An 8 ms gap rules out interactive user denial. The denial is produced by an internal automatic check.

Mechanism hypothesis

Based on the asymmetry between tests 4, 5, and 6:

  • Test 4 (echo private-dir is a string) passed — the matcher does not do blind literal substring scanning.
  • Test 5 (BD=~/private-dir; ls "$BD") passed — the matcher does not evaluate the command in a subshell to resolve variables. The ls argument is opaque ("$BD") and passes through.
  • Test 6 (B=private; C=dir; ls ~/$B-$C) was denied — the ls argument has a path-like structure (~/ + literal text + - + literal text) and the matcher appears to treat $B/$C as unknowns matching pessimistically against Read(...) deny patterns.

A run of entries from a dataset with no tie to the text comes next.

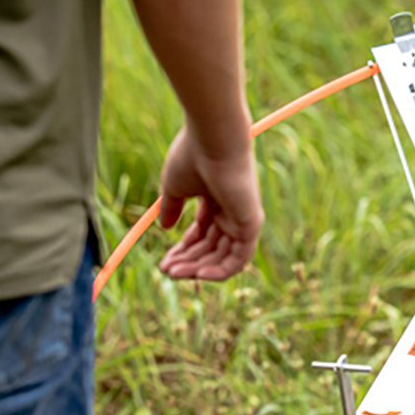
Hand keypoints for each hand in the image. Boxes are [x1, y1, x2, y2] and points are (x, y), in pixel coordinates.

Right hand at [157, 127, 261, 280]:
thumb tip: (164, 228)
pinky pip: (238, 260)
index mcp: (216, 201)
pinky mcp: (251, 225)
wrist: (213, 140)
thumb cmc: (193, 156)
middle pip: (211, 248)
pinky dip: (219, 271)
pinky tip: (198, 274)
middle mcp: (232, 211)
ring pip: (222, 257)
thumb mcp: (175, 187)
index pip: (202, 234)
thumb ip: (172, 208)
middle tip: (165, 270)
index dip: (183, 250)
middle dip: (187, 262)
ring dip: (197, 269)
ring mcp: (243, 219)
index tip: (164, 262)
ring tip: (173, 272)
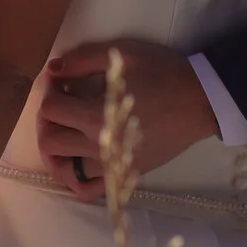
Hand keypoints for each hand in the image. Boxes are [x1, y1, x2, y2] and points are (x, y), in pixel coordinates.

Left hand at [35, 40, 216, 202]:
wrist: (200, 101)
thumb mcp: (121, 56)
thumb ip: (81, 60)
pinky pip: (87, 189)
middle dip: (47, 120)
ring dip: (55, 150)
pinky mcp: (124, 175)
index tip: (62, 82)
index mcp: (95, 117)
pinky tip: (77, 159)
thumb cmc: (162, 73)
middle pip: (50, 141)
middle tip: (60, 105)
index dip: (50, 91)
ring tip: (64, 132)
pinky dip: (74, 178)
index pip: (50, 109)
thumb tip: (52, 69)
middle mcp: (98, 147)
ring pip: (63, 169)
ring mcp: (111, 166)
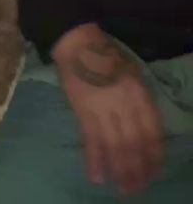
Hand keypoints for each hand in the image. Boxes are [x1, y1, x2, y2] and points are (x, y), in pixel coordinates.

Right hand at [53, 24, 161, 195]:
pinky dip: (94, 160)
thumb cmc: (107, 57)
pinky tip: (97, 176)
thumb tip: (143, 129)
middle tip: (136, 187)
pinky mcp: (83, 111)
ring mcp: (103, 108)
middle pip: (134, 144)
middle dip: (137, 169)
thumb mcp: (133, 74)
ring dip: (119, 170)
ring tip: (121, 187)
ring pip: (115, 146)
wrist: (78, 44)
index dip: (154, 155)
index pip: (152, 132)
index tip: (154, 171)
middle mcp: (125, 104)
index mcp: (139, 93)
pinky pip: (91, 140)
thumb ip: (139, 100)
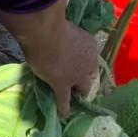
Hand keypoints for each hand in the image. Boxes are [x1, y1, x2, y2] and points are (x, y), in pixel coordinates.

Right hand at [0, 0, 98, 116]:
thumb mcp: (65, 25)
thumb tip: (58, 27)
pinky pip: (64, 99)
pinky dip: (64, 107)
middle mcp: (88, 62)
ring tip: (75, 97)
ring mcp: (76, 75)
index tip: (79, 63)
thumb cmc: (54, 23)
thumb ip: (64, 30)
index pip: (91, 58)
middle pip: (90, 74)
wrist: (46, 33)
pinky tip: (64, 113)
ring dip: (78, 92)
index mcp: (90, 45)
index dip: (85, 62)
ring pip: (82, 88)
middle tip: (80, 81)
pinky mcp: (62, 85)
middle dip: (86, 78)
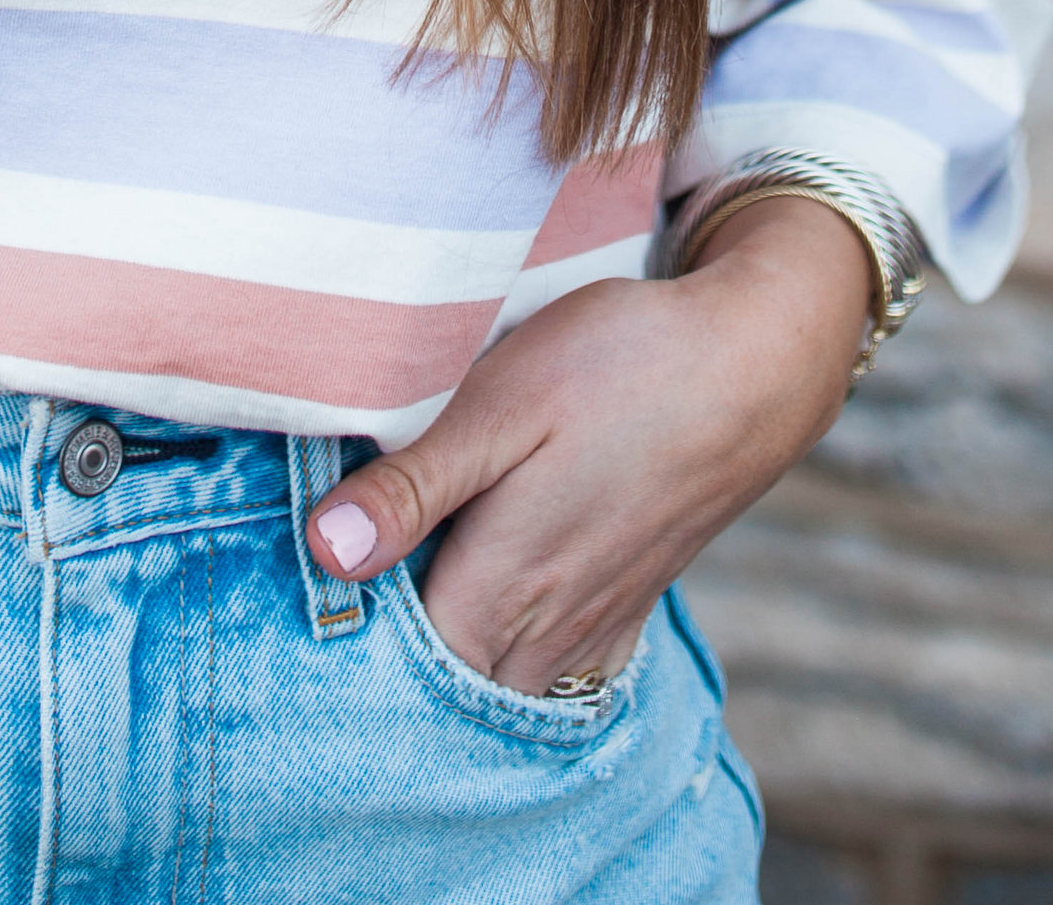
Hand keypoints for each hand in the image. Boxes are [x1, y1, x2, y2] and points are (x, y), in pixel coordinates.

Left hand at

This suggests Claude Code has an argument-structure analyzer in the Bash matcher that checks Bash arguments against Read(...) deny rules using conservative glob matching. The feature is not documented.

Impact

  • Positive: users who set Read(...) denies get stronger protection than the docs describe. This is a useful defense-in-depth.
  • Negative:
    1. Users cannot rely on this protection, because the docs actively tell them it does not exist.
    2. The protection has a trivially exploitable bypass (test 5: assign the full path to a variable).
    3. If a future release "fixes" the behavior to match the current docs, users will silently lose protection they did not know they had.
    4. The mechanism contradicts the stated separation between permission layers and sandbox layers, making the security model harder to reason about.

Requested action

Please either update the docs to describe this cross-tool argument-scanning behavior (including the test-5 bypass), or update the implementation to match the current docs. My main concern is that users should be able to reason about the security model from the documentation alone.

extent analysis

TL;DR

The most likely fix is to update the documentation to reflect the actual behavior of Claude Code's argument-structure analyzer in the Bash matcher.

Guidance

  • Review the documentation at code.claude.com/docs/en/permissions to ensure it accurately describes the behavior of Read(...) deny rules in relation to Bash subprocesses.
  • Consider adding notes on the argument-structure analyzer and its implications for security, including the potential bypass via assigning paths to variables.
  • Evaluate the trade-offs between updating the documentation versus changing the implementation to match the current documentation.
  • Test the behavior with various Bash commands and Read(...) deny rules to ensure the documentation accurately reflects the implementation.

Example

No code changes are suggested at this point, as the issue is primarily related to documentation and understanding of the current implementation.

Notes

The current behavior of Claude Code provides additional protection, but its undocumented nature may lead to confusion and potential security issues if not properly understood. Updating the documentation is a crucial step in ensuring users can rely on the stated security model.

Recommendation

Apply a documentation update to reflect the actual behavior of the argument-structure analyzer in the Bash matcher, including its implications and potential bypasses. This will ensure that users have a clear understanding of the security model and can make informed decisions about their configurations.